June 9, 2011 --
The most sophisticated Mars rover ever developed is about to be shipped to the launch site as NASA homes in on a crucial final decision: where to land. The $2.5-billion Mars Science Laboratory, nicknamed Curiosity, is intended to determine if Mars, the most Earth-like place in the solar system, has or ever had conditions to support life. Scientists last week finalized their list of four prospective landings sites. NASA is expected to make the call in July.
Curiosity missed its first launch window because engineers were still working on an elaborate sky crane, a landing unlike any other ever designed for planetary missions. The rover, which is about the size of a small car, will touch down within a 20- by 25-kilometer (12.4- by 15.5-mile) targeted area. In comparison, the 1997 Mars Pathfinder had a landing target that was 200 to 300 kilometers. Being able to land on such a relatively small patch of soil hasn't made things easy for the landing site selection team.

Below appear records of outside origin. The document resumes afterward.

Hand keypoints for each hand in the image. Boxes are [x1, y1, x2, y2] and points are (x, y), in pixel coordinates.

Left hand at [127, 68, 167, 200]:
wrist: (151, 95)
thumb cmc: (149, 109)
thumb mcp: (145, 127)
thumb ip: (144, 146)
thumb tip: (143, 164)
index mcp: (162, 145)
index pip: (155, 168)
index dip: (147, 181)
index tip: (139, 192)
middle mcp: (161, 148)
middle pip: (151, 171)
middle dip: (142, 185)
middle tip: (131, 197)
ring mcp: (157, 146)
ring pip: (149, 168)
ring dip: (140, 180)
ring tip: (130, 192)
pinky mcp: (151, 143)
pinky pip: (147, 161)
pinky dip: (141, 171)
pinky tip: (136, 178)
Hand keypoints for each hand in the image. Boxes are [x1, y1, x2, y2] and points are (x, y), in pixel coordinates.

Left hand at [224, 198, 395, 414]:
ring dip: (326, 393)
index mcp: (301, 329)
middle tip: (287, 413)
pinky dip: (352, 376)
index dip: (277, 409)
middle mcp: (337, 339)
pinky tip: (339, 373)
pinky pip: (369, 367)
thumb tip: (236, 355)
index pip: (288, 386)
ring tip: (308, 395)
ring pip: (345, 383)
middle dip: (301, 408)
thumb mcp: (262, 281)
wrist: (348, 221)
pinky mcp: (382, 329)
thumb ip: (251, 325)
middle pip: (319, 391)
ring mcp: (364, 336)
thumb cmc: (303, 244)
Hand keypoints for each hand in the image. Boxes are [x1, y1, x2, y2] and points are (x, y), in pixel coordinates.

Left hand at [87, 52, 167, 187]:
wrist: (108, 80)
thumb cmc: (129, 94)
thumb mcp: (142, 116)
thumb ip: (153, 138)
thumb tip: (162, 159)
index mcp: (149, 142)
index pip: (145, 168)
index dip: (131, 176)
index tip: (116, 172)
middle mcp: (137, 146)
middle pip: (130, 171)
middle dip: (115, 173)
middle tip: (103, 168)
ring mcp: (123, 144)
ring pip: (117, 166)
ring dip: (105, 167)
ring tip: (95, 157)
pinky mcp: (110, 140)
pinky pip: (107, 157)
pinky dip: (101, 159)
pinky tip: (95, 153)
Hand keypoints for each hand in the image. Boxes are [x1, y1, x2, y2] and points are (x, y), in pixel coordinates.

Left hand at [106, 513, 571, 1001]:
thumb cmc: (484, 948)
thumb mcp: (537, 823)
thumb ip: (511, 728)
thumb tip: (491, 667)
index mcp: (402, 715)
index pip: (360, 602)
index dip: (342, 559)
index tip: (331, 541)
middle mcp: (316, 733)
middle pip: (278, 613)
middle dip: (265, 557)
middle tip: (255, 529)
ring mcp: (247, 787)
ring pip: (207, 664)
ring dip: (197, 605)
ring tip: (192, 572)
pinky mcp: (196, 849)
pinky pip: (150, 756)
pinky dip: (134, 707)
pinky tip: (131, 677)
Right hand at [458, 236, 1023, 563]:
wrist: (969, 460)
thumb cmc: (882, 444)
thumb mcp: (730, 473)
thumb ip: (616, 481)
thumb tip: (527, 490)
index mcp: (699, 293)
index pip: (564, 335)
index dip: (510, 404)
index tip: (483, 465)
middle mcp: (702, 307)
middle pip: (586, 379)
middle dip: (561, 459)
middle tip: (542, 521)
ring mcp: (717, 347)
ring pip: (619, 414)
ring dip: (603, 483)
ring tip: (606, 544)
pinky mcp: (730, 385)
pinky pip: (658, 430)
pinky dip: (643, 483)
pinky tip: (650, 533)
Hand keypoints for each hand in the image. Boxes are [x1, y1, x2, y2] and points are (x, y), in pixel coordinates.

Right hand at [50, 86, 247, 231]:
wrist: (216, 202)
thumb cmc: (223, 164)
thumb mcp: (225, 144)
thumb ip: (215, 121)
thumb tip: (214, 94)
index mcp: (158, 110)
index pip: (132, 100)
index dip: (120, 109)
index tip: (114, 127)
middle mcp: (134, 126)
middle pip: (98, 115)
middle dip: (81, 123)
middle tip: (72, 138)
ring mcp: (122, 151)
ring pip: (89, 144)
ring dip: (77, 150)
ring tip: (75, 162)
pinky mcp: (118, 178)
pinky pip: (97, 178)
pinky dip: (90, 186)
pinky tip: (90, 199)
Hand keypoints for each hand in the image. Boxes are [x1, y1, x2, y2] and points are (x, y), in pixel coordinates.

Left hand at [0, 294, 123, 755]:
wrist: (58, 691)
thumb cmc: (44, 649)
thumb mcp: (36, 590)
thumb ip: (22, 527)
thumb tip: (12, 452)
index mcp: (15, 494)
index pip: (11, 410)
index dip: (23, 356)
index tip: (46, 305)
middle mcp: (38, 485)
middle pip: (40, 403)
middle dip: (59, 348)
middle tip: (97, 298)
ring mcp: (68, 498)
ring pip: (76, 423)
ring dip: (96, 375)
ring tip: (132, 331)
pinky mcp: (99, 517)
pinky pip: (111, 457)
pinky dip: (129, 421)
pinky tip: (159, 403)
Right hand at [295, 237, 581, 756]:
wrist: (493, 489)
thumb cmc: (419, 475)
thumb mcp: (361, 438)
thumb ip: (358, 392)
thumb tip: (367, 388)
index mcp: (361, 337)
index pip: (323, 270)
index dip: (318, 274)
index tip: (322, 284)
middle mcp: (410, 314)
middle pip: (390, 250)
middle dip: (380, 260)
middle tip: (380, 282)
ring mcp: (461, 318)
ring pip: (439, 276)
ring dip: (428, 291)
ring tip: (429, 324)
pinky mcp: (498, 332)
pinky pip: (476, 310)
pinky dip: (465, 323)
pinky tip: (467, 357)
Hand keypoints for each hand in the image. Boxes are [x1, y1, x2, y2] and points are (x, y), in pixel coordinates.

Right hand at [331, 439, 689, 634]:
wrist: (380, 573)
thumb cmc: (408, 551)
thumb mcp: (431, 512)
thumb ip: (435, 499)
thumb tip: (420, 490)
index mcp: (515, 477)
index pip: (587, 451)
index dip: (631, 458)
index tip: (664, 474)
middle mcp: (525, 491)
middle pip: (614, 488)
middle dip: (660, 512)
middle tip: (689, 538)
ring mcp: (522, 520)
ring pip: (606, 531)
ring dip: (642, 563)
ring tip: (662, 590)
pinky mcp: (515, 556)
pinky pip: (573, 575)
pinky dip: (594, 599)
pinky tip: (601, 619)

In the past, lots of scientifically interesting sites were eliminated because of concerns the rover would survive the landing. "That really helped narrow things down," says Mars geologist Matt Golombek, with NASA's Jet Propulsion Laboratory in California.
Eberswalde Crater stands out among the four contenders by a single feature: the buildup of sediment left by flowing water. "If you want a site that probably has the highest chance of preserving organics and biosignatures that might have existed, this is the place," Golombek told Discovery News. "It's just a spectacular example where water came and built up a sediment." Finding ancient Mars life is not the goal of the mission, but as Golombek points out: "We have the instruments to detect organics if it were there. If they were there, that would be pretty amazing." As alluring as that prospect is, Eberswalde has an equally onerous drawback: a lack of diversity. If the deposits turned out to be nothing more than clay-dusted rocks, the mission would be largely a bust.
Mawrth Vallis contains an open book of Mars' history. The exposed valley walls date back some 3.7 billion years. "There's this stack hundreds of meters thick, with exposed sedimentary rocket and lots of clay minerals," said Golombek. The clays, known as phyllosilicates, form in the presence of water, believed to be a necessary ingredient for life. But Mawrth also presents a significant puzzle. Scientists don't know how it formed, so any water, for example, that once flowed in the area could have been too acidic for life to blossom. "Certain places with water are more conducive to having all the things you need for life than others," said Golombek.
The rim of the 150-kilometer (93-mile) wide Holden Crater is shot with gullies, some of which tail off into fan-shaped deposits of things that were once in water. The finely layered clays are Holden's biggest, but not its only draw. The crater also has ancient rocks known as breccia, a stew of rock fragments broken, tumbled and cemented together due to landslide, flashflood, meteorite impact or other sudden and dramatic event. Holden's breccia date back to the planet's earliest years, a time when the planet was wetter and possibly suited for life.
Gale Crater is another giant, though this one sports an unusual feature: a mound of debris rising about five kilometers (three miles) above the crater floor -- twice as tall as the stack of rocks exposed in Earth's Grand Canyon. Its layered deposits include both clays and sulfates, the only site among the four contenders that have both types of material available, says Golombek. Scientists don't know how the mound formed, but it may be the eroded remnant of sediment that once completely filled the crater.
NASA needs to pick a landing site in the next month or so to give spacecraft control teams time to build the software that will guide the rover's first steering maneuver, following launch in November. The NASA Inspector General issued a report Wednesday saying the agency has resolved most of the technical problems that caused Curiosity to miss its 2009 launch opportunity, but warns that a few hurdles remain. Those include possible contamination issues in the system that will be used to collect and analyze rock and soil samples and concerns about the flight software. The rover is due to be shipped from the Jet Propulsion Laboratory in California to Florida's Kennedy Space Center on June 22.